**To-do item:**
Return every line from the records below that contains the string "Proxy". Case counts, so only exact matches of upper- and lowercase letters qualify.

**Information provided:**
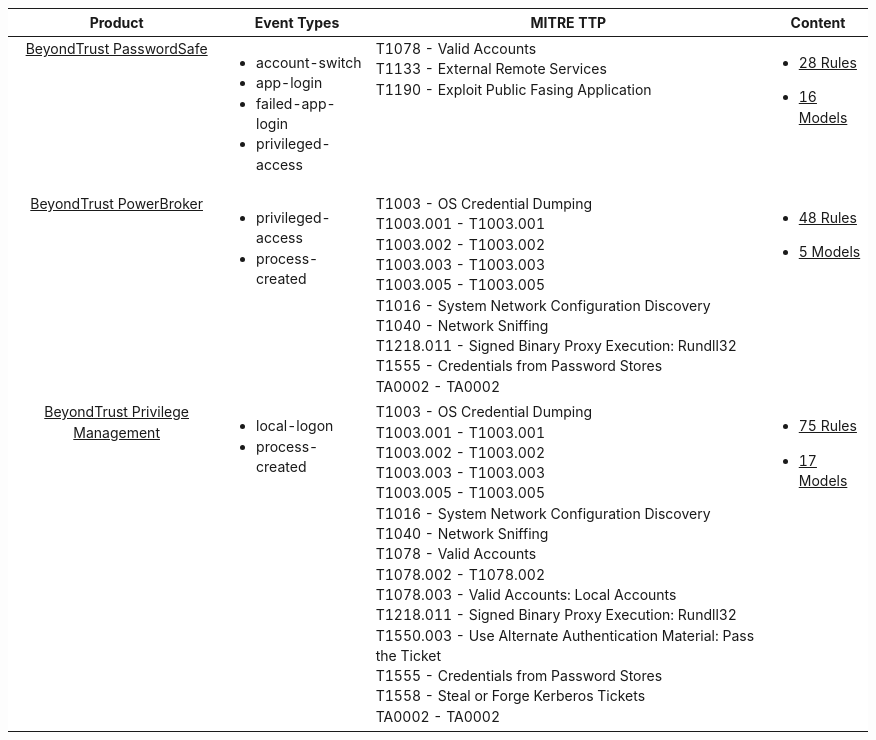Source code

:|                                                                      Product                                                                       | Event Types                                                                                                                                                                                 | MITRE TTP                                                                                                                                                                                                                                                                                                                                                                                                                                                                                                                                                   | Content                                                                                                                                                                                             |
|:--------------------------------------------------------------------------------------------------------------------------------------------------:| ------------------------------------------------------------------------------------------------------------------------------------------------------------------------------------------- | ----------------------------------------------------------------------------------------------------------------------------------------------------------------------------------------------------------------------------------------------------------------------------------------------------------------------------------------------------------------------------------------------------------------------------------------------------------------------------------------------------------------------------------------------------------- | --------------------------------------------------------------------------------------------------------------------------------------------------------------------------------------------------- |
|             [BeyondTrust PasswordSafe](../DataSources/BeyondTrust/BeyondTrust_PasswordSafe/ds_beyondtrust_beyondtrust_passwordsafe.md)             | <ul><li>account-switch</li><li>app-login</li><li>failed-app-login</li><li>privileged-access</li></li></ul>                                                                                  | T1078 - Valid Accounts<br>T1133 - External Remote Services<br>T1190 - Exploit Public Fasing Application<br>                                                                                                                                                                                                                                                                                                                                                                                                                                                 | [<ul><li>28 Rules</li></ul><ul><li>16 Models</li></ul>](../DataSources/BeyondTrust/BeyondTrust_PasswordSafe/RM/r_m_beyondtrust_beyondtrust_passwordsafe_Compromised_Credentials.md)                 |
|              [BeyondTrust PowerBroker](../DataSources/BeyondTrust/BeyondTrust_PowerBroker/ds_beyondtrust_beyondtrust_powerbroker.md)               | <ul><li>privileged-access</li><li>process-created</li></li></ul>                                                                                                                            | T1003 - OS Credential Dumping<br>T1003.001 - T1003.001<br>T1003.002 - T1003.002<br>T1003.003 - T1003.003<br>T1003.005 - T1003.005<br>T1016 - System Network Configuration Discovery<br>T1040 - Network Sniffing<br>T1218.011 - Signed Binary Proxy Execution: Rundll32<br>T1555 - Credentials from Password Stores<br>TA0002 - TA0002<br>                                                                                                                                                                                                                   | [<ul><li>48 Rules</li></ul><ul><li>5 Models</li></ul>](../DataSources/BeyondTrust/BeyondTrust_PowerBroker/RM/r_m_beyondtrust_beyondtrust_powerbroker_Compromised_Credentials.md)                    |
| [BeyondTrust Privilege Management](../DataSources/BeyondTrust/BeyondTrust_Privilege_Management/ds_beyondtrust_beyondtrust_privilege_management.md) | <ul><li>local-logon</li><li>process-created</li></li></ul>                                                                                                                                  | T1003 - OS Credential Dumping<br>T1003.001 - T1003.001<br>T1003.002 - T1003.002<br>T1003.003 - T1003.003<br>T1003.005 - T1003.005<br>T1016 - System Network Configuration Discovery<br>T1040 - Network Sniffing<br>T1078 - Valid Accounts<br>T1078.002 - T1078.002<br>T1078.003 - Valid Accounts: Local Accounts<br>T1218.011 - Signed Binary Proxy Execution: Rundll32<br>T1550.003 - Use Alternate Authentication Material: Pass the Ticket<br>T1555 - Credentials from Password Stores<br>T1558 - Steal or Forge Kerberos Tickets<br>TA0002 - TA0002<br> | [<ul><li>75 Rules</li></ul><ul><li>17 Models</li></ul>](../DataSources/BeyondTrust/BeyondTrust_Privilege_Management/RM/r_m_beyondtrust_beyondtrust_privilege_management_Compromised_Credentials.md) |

**Result below:**
|              [BeyondTrust PowerBroker](../DataSources/BeyondTrust/BeyondTrust_PowerBroker/ds_beyondtrust_beyondtrust_powerbroker.md)               | <ul><li>privileged-access</li><li>process-created</li></li></ul>                                                                                                                            | T1003 - OS Credential Dumping<br>T1003.001 - T1003.001<br>T1003.002 - T1003.002<br>T1003.003 - T1003.003<br>T1003.005 - T1003.005<br>T1016 - System Network Configuration Discovery<br>T1040 - Network Sniffing<br>T1218.011 - Signed Binary Proxy Execution: Rundll32<br>T1555 - Credentials from Password Stores<br>TA0002 - TA0002<br>                                                                                                                                                                                                                   | [<ul><li>48 Rules</li></ul><ul><li>5 Models</li></ul>](../DataSources/BeyondTrust/BeyondTrust_PowerBroker/RM/r_m_beyondtrust_beyondtrust_powerbroker_Compromised_Credentials.md)                    |
| [BeyondTrust Privilege Management](../DataSources/BeyondTrust/BeyondTrust_Privilege_Management/ds_beyondtrust_beyondtrust_privilege_management.md) | <ul><li>local-logon</li><li>process-created</li></li></ul>                                                                                                                                  | T1003 - OS Credential Dumping<br>T1003.001 - T1003.001<br>T1003.002 - T1003.002<br>T1003.003 - T1003.003<br>T1003.005 - T1003.005<br>T1016 - System Network Configuration Discovery<br>T1040 - Network Sniffing<br>T1078 - Valid Accounts<br>T1078.002 - T1078.002<br>T1078.003 - Valid Accounts: Local Accounts<br>T1218.011 - Signed Binary Proxy Execution: Rundll32<br>T1550.003 - Use Alternate Authentication Material: Pass the Ticket<br>T1555 - Credentials from Password Stores<br>T1558 - Steal or Forge Kerberos Tickets<br>TA0002 - TA0002<br> | [<ul><li>75 Rules</li></ul><ul><li>17 Models</li></ul>](../DataSources/BeyondTrust/BeyondTrust_Privilege_Management/RM/r_m_beyondtrust_beyondtrust_privilege_management_Compromised_Credentials.md) |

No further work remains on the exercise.